The costs of health care, energy and education rise faster than inflation as defined by the CPI. To make matters worse, the state must pay the health care costs of people who are sicker than the general population. In addition, prison populations and the population of seniors are growing faster than the population as a whole.

Limiting state spending growth to less than what it actually costs the state to provide basic services means those services will be steadily starved of the money needed to provide them. That's what Measure 48 would do.

What's more, this measure ignores Oregon's unique reliance on the income tax. When the economy is growing, as it is now, state revenues increase as more people work and pay income tax. Under normal circumstances, the state could use this extra money to make up for cuts made when the economy was slow. But if inflation is low and the state's population is growing more slowly than the economy, Measure 48 would prevent the state from making up that lost ground.

Estimates of the cost to state services from this measure are staggering. The measure would slash government revenues by $1.1 billion a year.

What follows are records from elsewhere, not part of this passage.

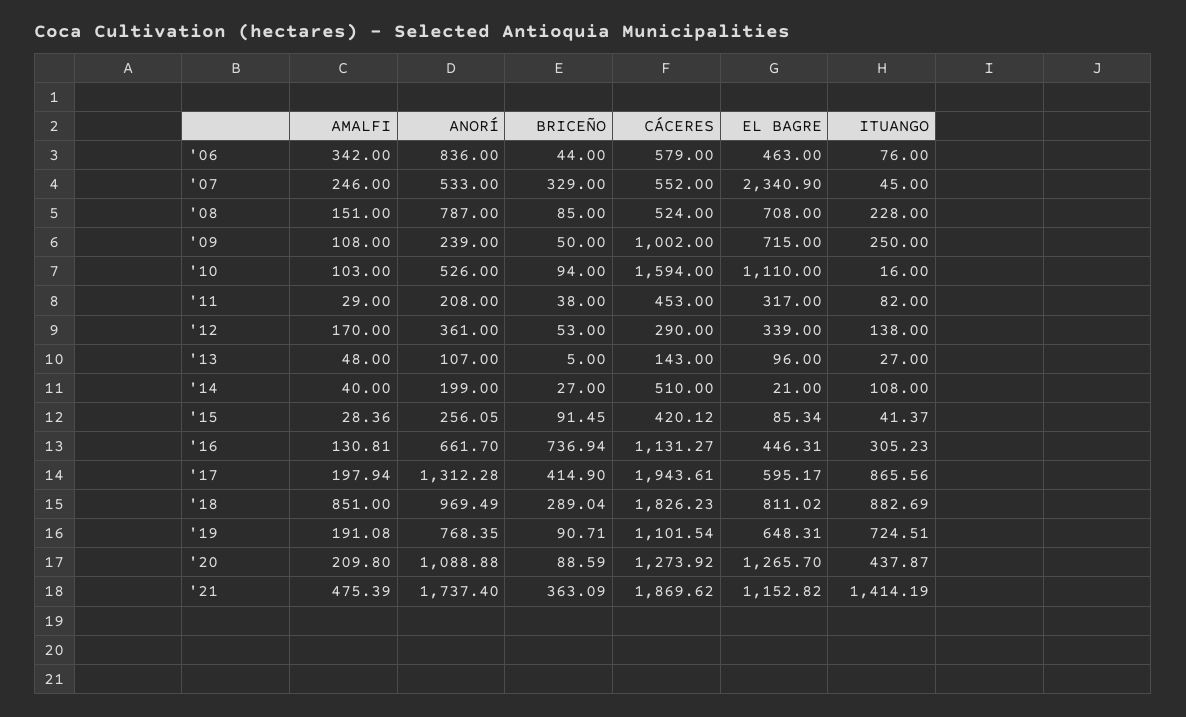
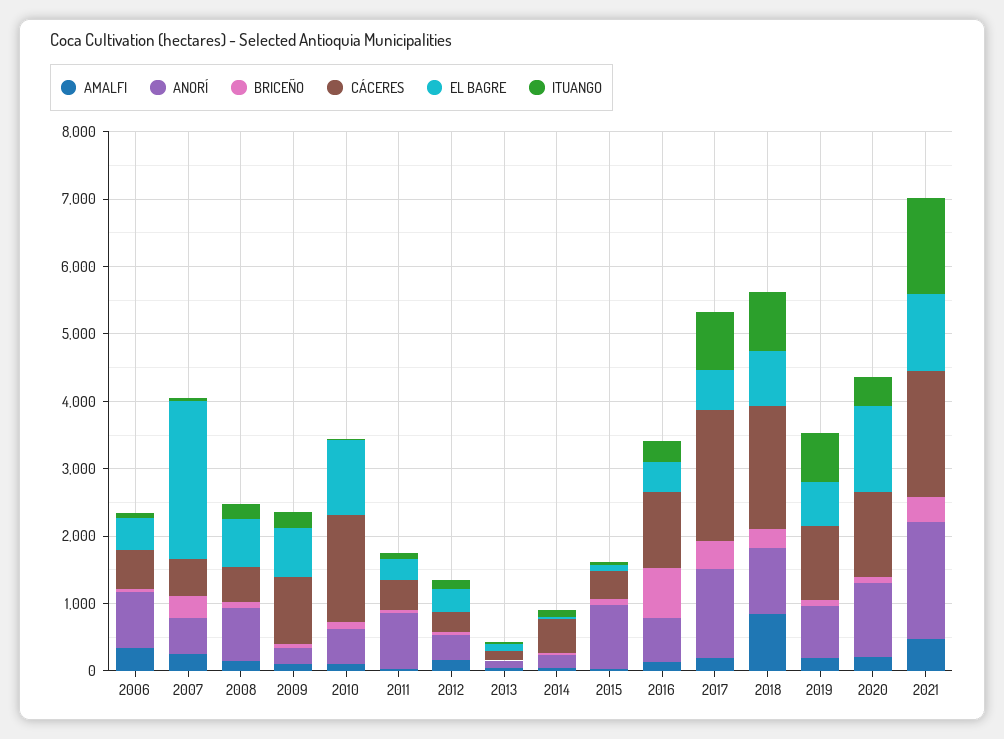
  {
    "AMALFI": {
      "'06": 342,
      "'07": 246,
      "'08": 151,
      "'09": 108,
      "'10": 103,
      "'11": 29,
      "'12": 170,
      "'13": 48,
      "'14": 40,
      "'15": 28.36,
      "'16": 130.81,
      "'17": 197.94,
      "'18": 851,
      "'19": 191.08,
      "'20": 209.8,
      "'21": 475.39
    },
    "ANORÍ": {
      "'06": 836,
      "'07": 533,
      "'08": 787,
      "'09": 239,
      "'10": 526,
-     "'11": 208,
+     "'11": 800,
      "'12": 361,
      "'13": 107,
      "'14": 199,
-     "'15": 256.05,
+     "'15": 1000,
      "'16": 661.7,
      "'17": 1312.28,
      "'18": 969.49,
      "'19": 768.35,
      "'20": 1088.88,
      "'21": 1737.4
    },
    "BRICEÑO": {
      "'06": 44,
      "'07": 329,
      "'08": 85,
      "'09": 50,
      "'10": 94,
      "'11": 38,
      "'12": 53,
      "'13": 5,
      "'14": 27,
      "'15": 91.45,
      "'16": 736.94,
      "'17": 414.9,
      "'18": 289.04,
      "'19": 90.71,
      "'20": 88.59,
      "'21": 363.09
    },
    "CÁCERES": {
      "'06": 579,
      "'07": 552,
      "'08": 524,
      "'09": 1002,
      "'10": 1594,
      "'11": 453,
      "'12": 290,
      "'13": 143,
      "'14": 510,
      "'15": 420.12,
      "'16": 1131.27,
      "'17": 1943.61,
      "'18": 1826.23,
      "'19": 1101.54,
      "'20": 1273.92,
      "'21": 1869.62
    },
    "EL BAGRE": {
      "'06": 463,
      "'07": 2340.9,
      "'08": 708,
      "'09": 715,
      "'10": 1110,
      "'11": 317,
      "'12": 339,
      "'13": 96,
      "'14": 21,
      "'15": 85.34,
      "'16": 446.31,
      "'17": 595.17,
      "'18": 811.02,
      "'19": 648.31,
      "'20": 1265.7,
      "'21": 1152.82
    },
    "ITUANGO": {
      "'06": 76,
      "'07": 45,
      "'08": 228,
      "'09": 250,
      "'10": 16,
      "'11": 82,
      "'12": 138,
      "'13": 27,
      "'14": 108,
      "'15": 41.37,
      "'16": 305.23,
      "'17": 865.56,
      "'18": 882.69,
      "'19": 724.51,
      "'20": 437.87,
      "'21": 1414.19
    }
  }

Opponents say that if Measure 48 had been in effect since 1990, there would be 25 percent less money available for essential state services.

That's 25 percent less for K-12 schools, where we already have among the shortest school years and largest class sizes in the nation, and 25 percent less for higher education, where too many kids are already turned away from college by the cost. That's 25 percent less for police protection, 25 percent less to deal with critical issues such as the meth epidemic and 25 percent less for health care for poor families. If you like the funding problems we have now, you'll love what happens if this measure passes.

We recommend a no vote on Measure 48.